Plusieurs fonds de pension se détournent des hedge funds

A l’image de Calpers le mois dernier, certains investisseurs entendent réduire, voire supprimer leur allocation aux fonds d’arbitrage.
Antoine Landrot

La décision prise par Calpers, en septembre, de supprimer sa poche de 4 milliards de dollars consacrée aux hedge funds est-elle un feu de paille, ou l’amorce d’un mouvement menaçant la gestion alternative? Plusieurs homologues ont emboîté le pas du fonds de pension des employés du secteur public californien.

Le 8 octobre dernier, pour la troisième fois en quatre mois, les administrateurs du San Francisco City & County Employees’ Retirement System ont reporté le vote sur la décision de consacrer 15% de ses 20,1 milliards de dollars d’encours aux hedge funds, projet défendu par son responsable des investissements, qui invoque un niveau de rendement à tenir face à la faiblesse persistante des taux d’intérêt.

Au Texas, l’alerte est venue à la fois du Teacher Retirement System of Texas (sixième fonds de pension public américain), qui va réduire d’un point (à 8%) son allocation, et de la caisse de retraite des officiers de police de la capitale Austin. En Pennsylvanie, l’auditeur général a demandé aux équipes qui gèrent les pensions de ses fonctionnaires d’examiner le bien-fondé de l’enveloppe de 7,6 milliards destinée à ces placements.
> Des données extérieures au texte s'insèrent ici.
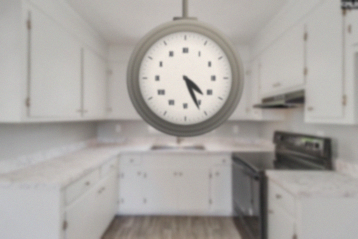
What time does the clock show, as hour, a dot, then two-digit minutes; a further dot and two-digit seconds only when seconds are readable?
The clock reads 4.26
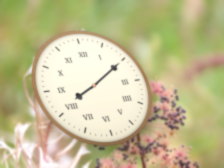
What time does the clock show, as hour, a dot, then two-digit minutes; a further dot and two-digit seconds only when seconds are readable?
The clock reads 8.10
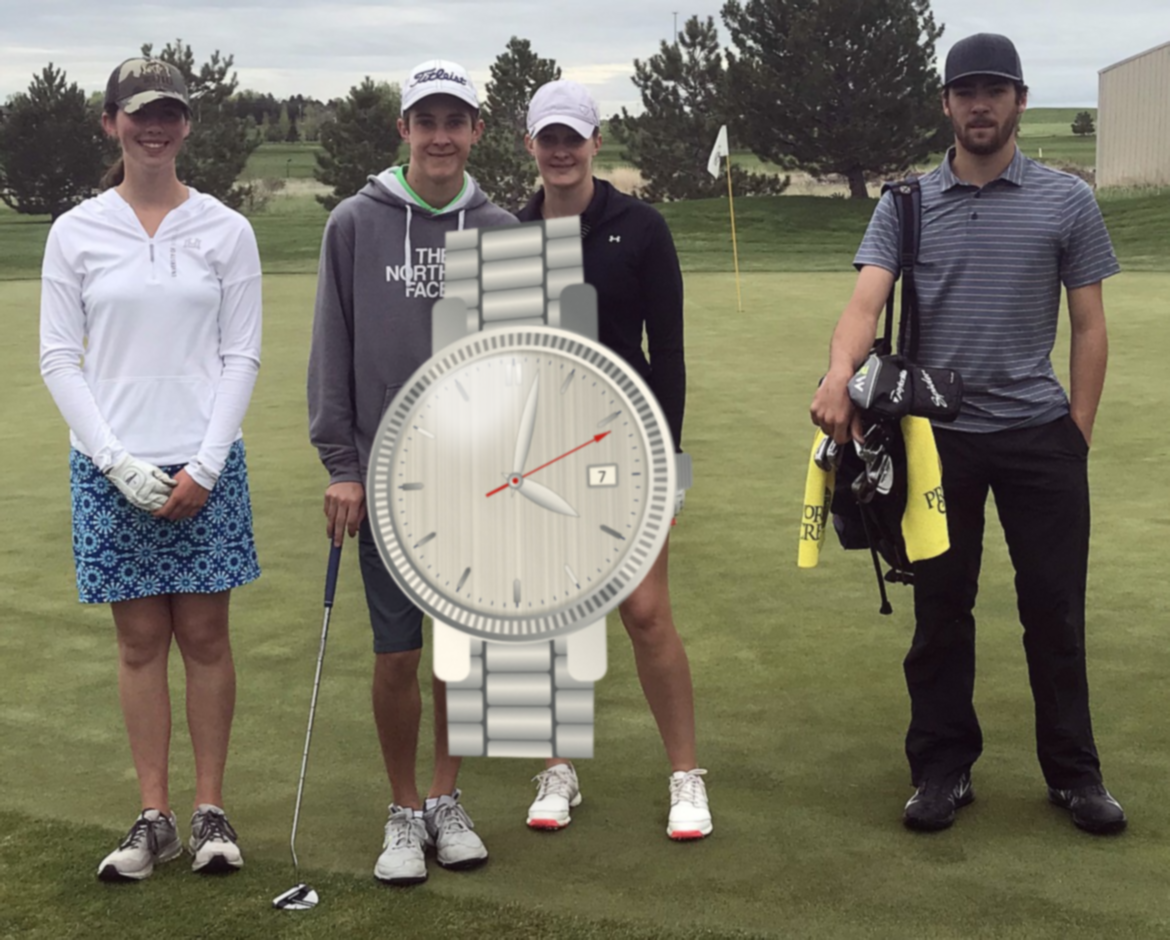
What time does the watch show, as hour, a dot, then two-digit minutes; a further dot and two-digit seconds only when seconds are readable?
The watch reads 4.02.11
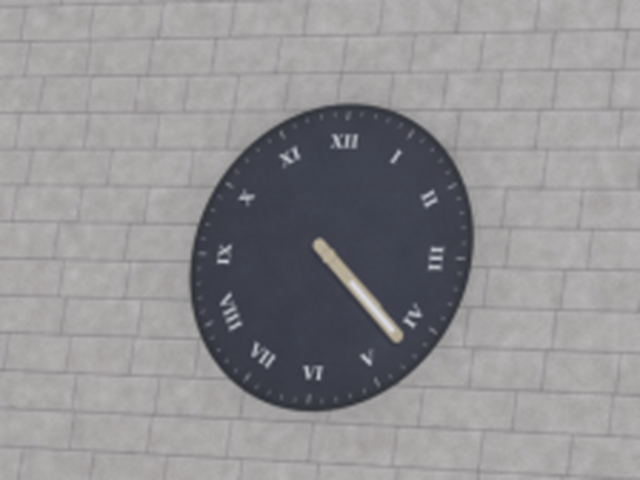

Le débat ne se limite pas aux Etats-Unis. Outre-Manche, le Railways Pension Scheme veut réduire «significativement» son allocation, tandis que le fonds de BT serait dans le même cas, selon la presse locale.

La renommée de Calpers donne une forte publicité au débat, qui contraste avec une décennie d’investissement dans les gestions alternatives en raison de marchés actions plus instables et de rendements obligataires décevants.

Mais les velléités d’encadrement plus sévères de leurs activités par les autorités américaines et des pratiques – notamment en terme de commissionnement – jugées parfois discutables ont joué contre les hedge funds. En outre, les performances récentes n’ont pas été à la hauteur des espérances: selon le Wilshire Trust Universe Comparison Service, cité par le Wall Street Journal, le rendement des placements des fonds de pension dans les hedge funds a atteint 3,6% entre le 31 mars 2011 et le 31 mars 2014, contre 10,9% dans le private equity, 10,6% dans les actions et 5,7% dans les obligations.

JPMorgan estime que si elle s’amplifiait, cette tendance pourrait nuire à la liquidité du marché et, surtout, aux hedge funds eux-mêmes, dont 40% des 3.000 milliards de dollars d’actifs sont détenus indirectement par des fonds de pension.